設問
抜粋本文のうち、「下方の眼瞼結膜にも見られることはありますが、眼球結膜には通常みられません。」から「(CV Mosby, 1965).」までを一字一句違えずに書き写してください。

抜粋本文
= = = = = = =

異物感を訴える高齢の患者さんの上まぶたを翻転すると、結膜下に埋もれた白色の結膜結石が見られることがあります。
下方の眼瞼結膜にも見られることはありますが、眼球結膜には通常みられません。
結膜下に埋もれている結石は無症状ですが、結膜面から飛び出ると角膜上皮を傷つけて異物感や点状表層角膜症(SPK)の原因になるので注射針の先か睫毛鑷子で摘出します。
Duke-Elder S. Diseases of the outer eye: conjunctiva. In: System of Ophthalmology, vol 8, part 1, p 585-6 (CV Mosby, 1965).
結膜結石の外観はマイボーム腺梗塞https://meisha.info/archives/596に類似しますが、構造的には瞼板やマイボーム腺とは関係ありません。

= = = = = = =

提供記録

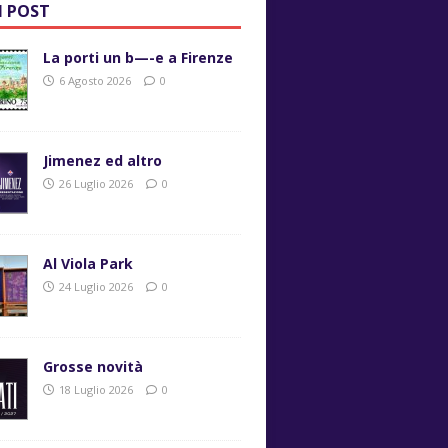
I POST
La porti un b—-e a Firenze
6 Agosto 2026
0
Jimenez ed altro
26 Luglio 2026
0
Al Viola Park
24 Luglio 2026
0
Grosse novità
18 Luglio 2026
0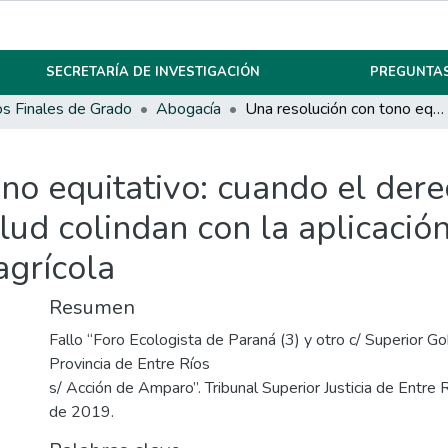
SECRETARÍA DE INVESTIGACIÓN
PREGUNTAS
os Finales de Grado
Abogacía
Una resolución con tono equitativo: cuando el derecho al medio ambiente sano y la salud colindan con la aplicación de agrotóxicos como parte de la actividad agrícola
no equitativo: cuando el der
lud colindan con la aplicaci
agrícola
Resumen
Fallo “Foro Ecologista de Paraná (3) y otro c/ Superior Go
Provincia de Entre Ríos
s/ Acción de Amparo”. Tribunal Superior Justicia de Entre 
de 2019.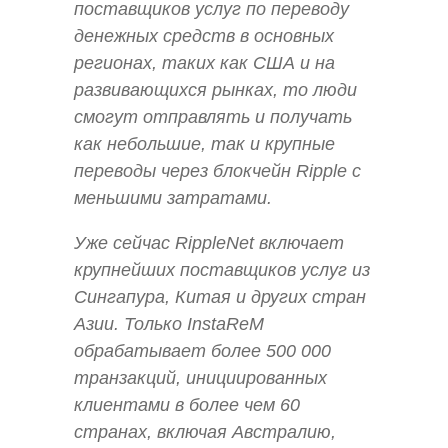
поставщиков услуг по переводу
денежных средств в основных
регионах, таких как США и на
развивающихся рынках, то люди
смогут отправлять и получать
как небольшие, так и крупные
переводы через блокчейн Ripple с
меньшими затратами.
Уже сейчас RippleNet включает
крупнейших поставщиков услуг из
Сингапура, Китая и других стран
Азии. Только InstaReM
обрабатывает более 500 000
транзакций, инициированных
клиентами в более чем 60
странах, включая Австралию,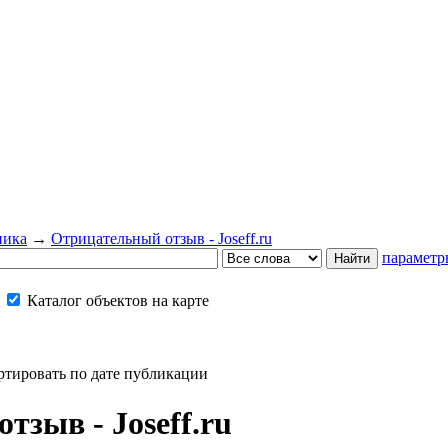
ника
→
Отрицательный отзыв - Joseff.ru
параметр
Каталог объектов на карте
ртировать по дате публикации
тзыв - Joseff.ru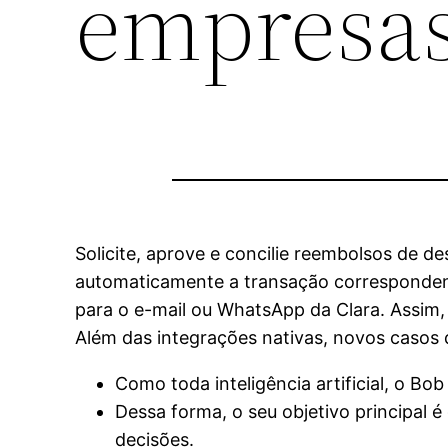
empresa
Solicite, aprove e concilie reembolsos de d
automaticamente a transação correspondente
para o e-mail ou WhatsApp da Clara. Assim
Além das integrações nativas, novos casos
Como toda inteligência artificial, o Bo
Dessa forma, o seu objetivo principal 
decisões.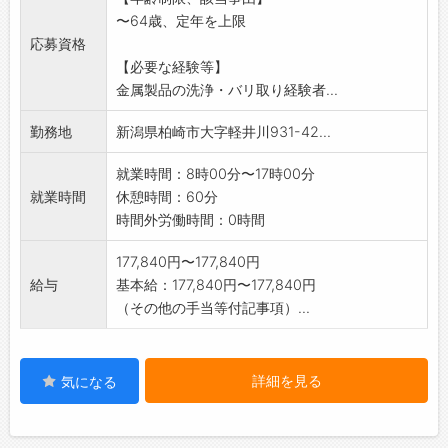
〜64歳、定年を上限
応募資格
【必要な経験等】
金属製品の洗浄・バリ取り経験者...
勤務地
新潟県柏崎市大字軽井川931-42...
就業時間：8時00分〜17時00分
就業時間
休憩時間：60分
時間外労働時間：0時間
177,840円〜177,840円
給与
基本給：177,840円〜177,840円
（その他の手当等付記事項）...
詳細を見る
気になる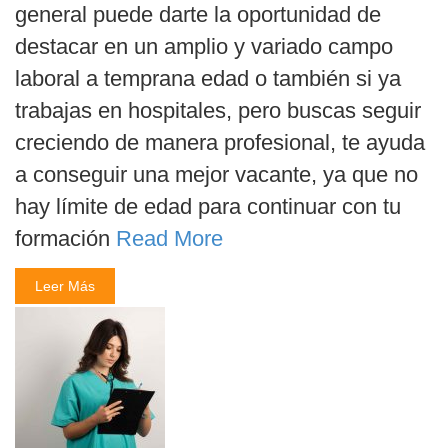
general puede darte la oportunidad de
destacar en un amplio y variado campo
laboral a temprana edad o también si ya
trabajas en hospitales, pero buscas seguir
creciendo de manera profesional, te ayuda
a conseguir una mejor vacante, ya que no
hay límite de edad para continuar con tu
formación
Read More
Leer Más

= = = = = = =

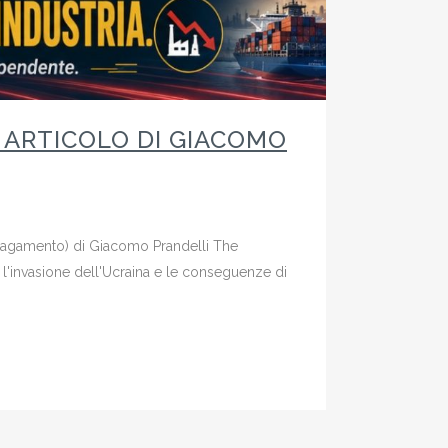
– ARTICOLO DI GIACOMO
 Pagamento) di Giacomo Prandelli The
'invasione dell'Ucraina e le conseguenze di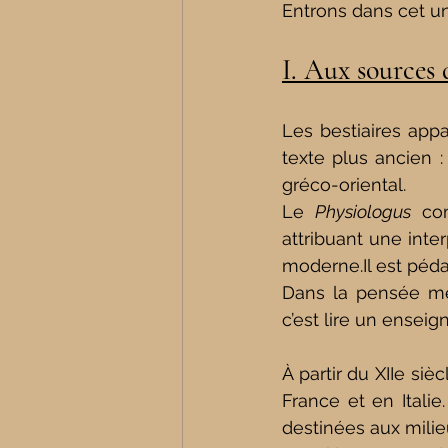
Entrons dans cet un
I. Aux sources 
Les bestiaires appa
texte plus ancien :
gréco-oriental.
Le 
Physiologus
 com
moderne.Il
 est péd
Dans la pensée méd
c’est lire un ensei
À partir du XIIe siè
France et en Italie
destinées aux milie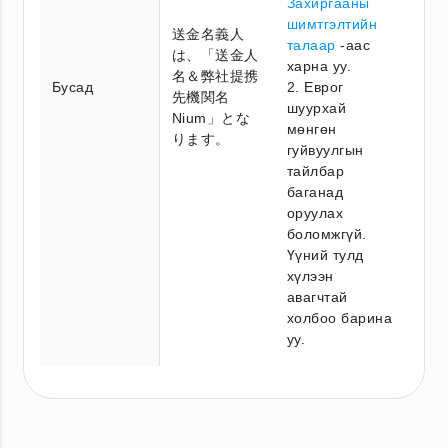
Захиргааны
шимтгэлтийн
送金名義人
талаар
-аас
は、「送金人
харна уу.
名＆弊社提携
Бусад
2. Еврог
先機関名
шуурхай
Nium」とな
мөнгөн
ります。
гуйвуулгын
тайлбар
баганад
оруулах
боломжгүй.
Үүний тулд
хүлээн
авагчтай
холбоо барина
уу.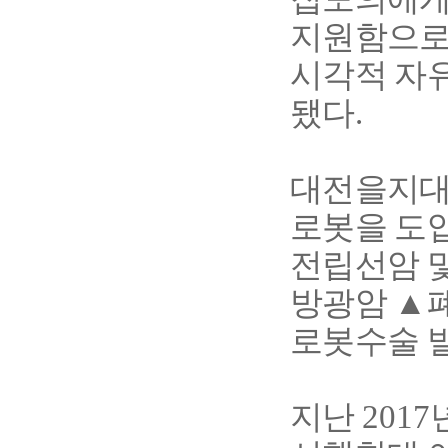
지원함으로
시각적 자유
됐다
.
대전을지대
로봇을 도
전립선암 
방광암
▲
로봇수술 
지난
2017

= = = = = = =

解答
下方の眼瞼結膜にも見られることはありますが、眼球結膜には通常みられません。
結膜下に埋もれている結石は無症状ですが、結膜面から飛び出ると角膜上皮を傷つけて異物感や点状表層角膜症(SPK)の原因になるので注射針の先か睫毛鑷子で摘出します。
Duke-Elder S. Diseases of the outer eye: conjunctiva. In: System of Ophthalmology, vol 8, part 1, p 585-6 (CV Mosby, 1965).